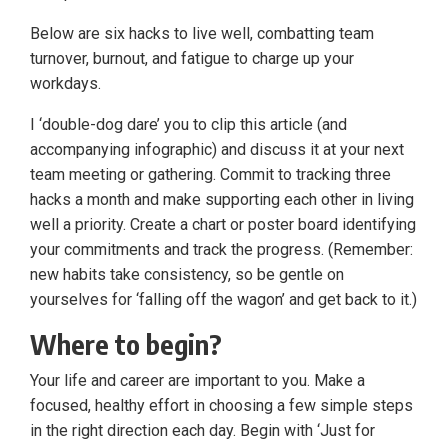
Below are six hacks to live well, combatting team
turnover, burnout, and fatigue to charge up your
workdays.
I ‘double-dog dare’ you to clip this article (and
accompanying infographic) and discuss it at your next
team meeting or gathering. Commit to tracking three
hacks a month and make supporting each other in living
well a priority. Create a chart or poster board identifying
your commitments and track the progress. (Remember:
new habits take consistency, so be gentle on
yourselves for ‘falling off the wagon’ and get back to it.)
Where to begin?
Your life and career are important to you. Make a
focused, healthy effort in choosing a few simple steps
in the right direction each day. Begin with ‘Just for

====================

**EXERCISE BRIEF**
Please set down exactly the lines running from the one with "new habits take consistency, so be gentle on" to the last line of the entries above, both of them included, and no others.

**YOUR RESPONSE**
new habits take consistency, so be gentle on
yourselves for ‘falling off the wagon’ and get back to it.)
Where to begin?
Your life and career are important to you. Make a
focused, healthy effort in choosing a few simple steps
in the right direction each day. Begin with ‘Just for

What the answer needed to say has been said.